> [TEKS BACAAN]:
________________________________________

Terjadinya sikap arogan yang dilakukan oleh aparatur negara sangat disayangkan. Ini disebabkan aparatur negara seharusnya bersikap mengayomi dan melindungi rakyat, sehingga mereka menjadi prajurit yang selalu dicintai, bukan ditakuti. Apa yang salah dengan ini semua?
Tidak bisa dipungkiri saat ini sangat mudah ditemui masyarakat yang reaktif, mudah tersulut emosinya dan bersikap arogan. Banyak faktor yang menjadi pencetus perilaku tersebut. Diantaranya karena sudah menjadi gaya hidup dan juga akibat kebebasan berperilaku. HAM yang selama ini selalu dipropagandakan telah membuat masyarakat menjadi kebablasan dalam berperilaku karena berdalih kebebasan, sekalipun yang dilakukan adalah tindak kekerasan.
Sebagaimana kita ketahui ide kebebasan berperilaku adalah salah satu pilar dari HAM yang diaruskan oleh Barat. Ide ini begitu deras menyerang semua lapisan masyarakat, termasuk ke aparatur negara. Sikap arogan mereka membuktikan bahwa gaya hidup barat yang bebas sudah menjadi hal yang lumrah untuk ditunjukkan.
Kasus kekerasan dan arogansi yang ditunjukkan aparat tidak boleh dianggap sepele. Sebab bisa membuat masyarakat merasa tidak aman, takut dan terintimidasi. Sekalipun, kesalahan individu aparat tak dapat menjadi tolok ukur bahwa seluruh anggota maupun instansi menjadi buruk. Akan tetapi jika kasusnya terus berulang, secara alami aparat akan kehilangan kepercayaan dari masyarakat dan instansi yang bersangkutan akan menjadi tertuduh penyebab munculnya kekerasan.
Jika ditelisik lebih jauh, sikap arogansi yang muncul ke permukaan adalah buah dari sekulerisasi yang masih eksis dalam kehidupan bernegara saat ini. Sekulerisasi telah membuang nilai-nilai agama dari kehidupan, khususnya agama sebagai solusi dari berbagai permasalahan. Ketika menghadapi permasalahan, dan agama dikesampingkan, akibatnya hawa nafsulah yang berbicara. Manifestasinya bisa dalam bentuk amarah yang tidak terkendali.
Hal ini diperburuk dengan penerapan ekonomi kapitalisme yang membebani kehidupan. Beratnya tekanan hidup dalam sistem kapitalis telah mengganggu kesehatan mental masyarakat sehingga semakin mudah terpancing emosinya.

________________________________________

> [BAHAN YANG DISEDIAKAN]:

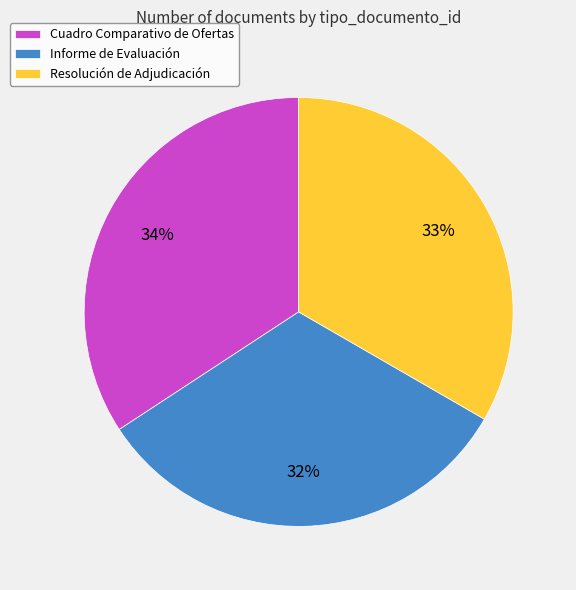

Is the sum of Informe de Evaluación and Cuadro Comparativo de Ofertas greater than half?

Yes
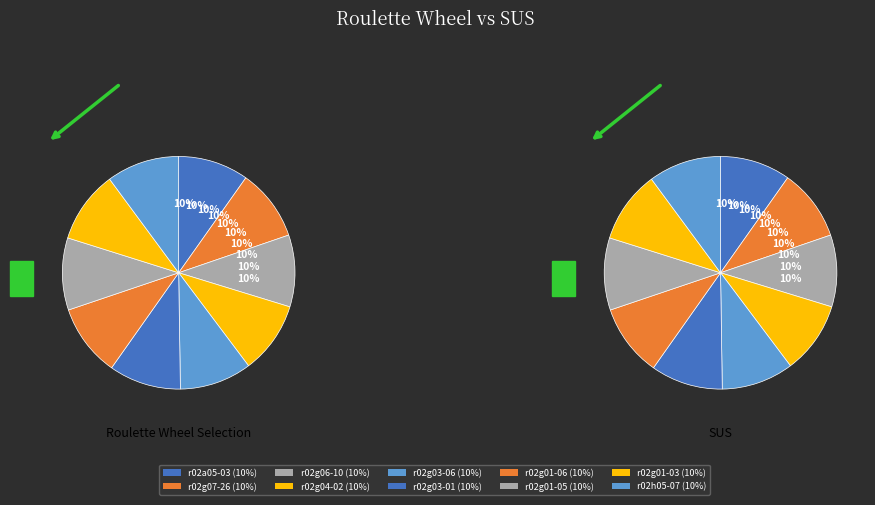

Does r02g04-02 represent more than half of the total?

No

________________________________________

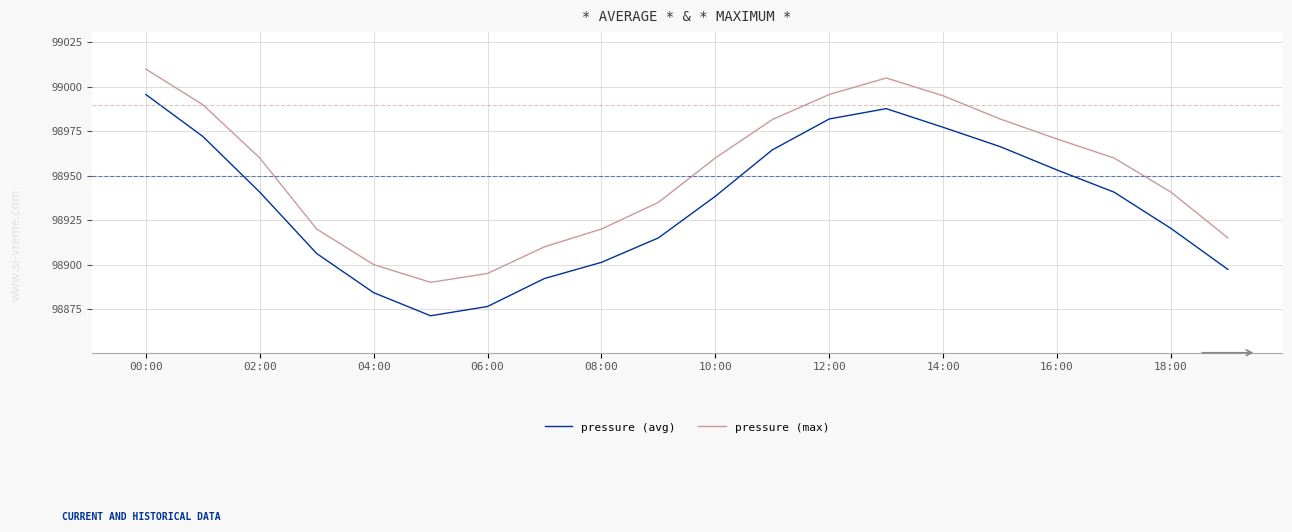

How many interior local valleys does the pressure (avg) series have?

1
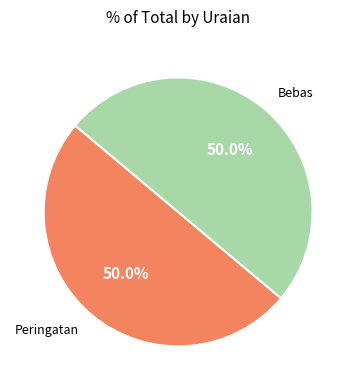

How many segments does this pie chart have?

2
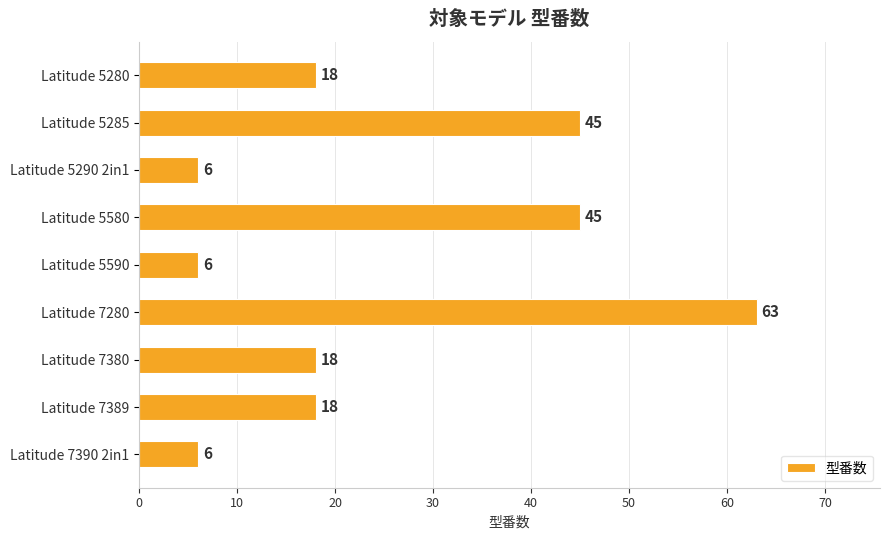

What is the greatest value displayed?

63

________________________________________

Menurut teks bacaan, apa yang telah dibuang oleh sekulerisasi dari kehidupan? Kerjakan dengan berpedoman pada teks bacaan saja.

> [JAWABAN LATIHAN]: Sekulerisasi telah membuang nilai-nilai agama dari kehidupan, khususnya agama sebagai solusi dari berbagai permasalahan.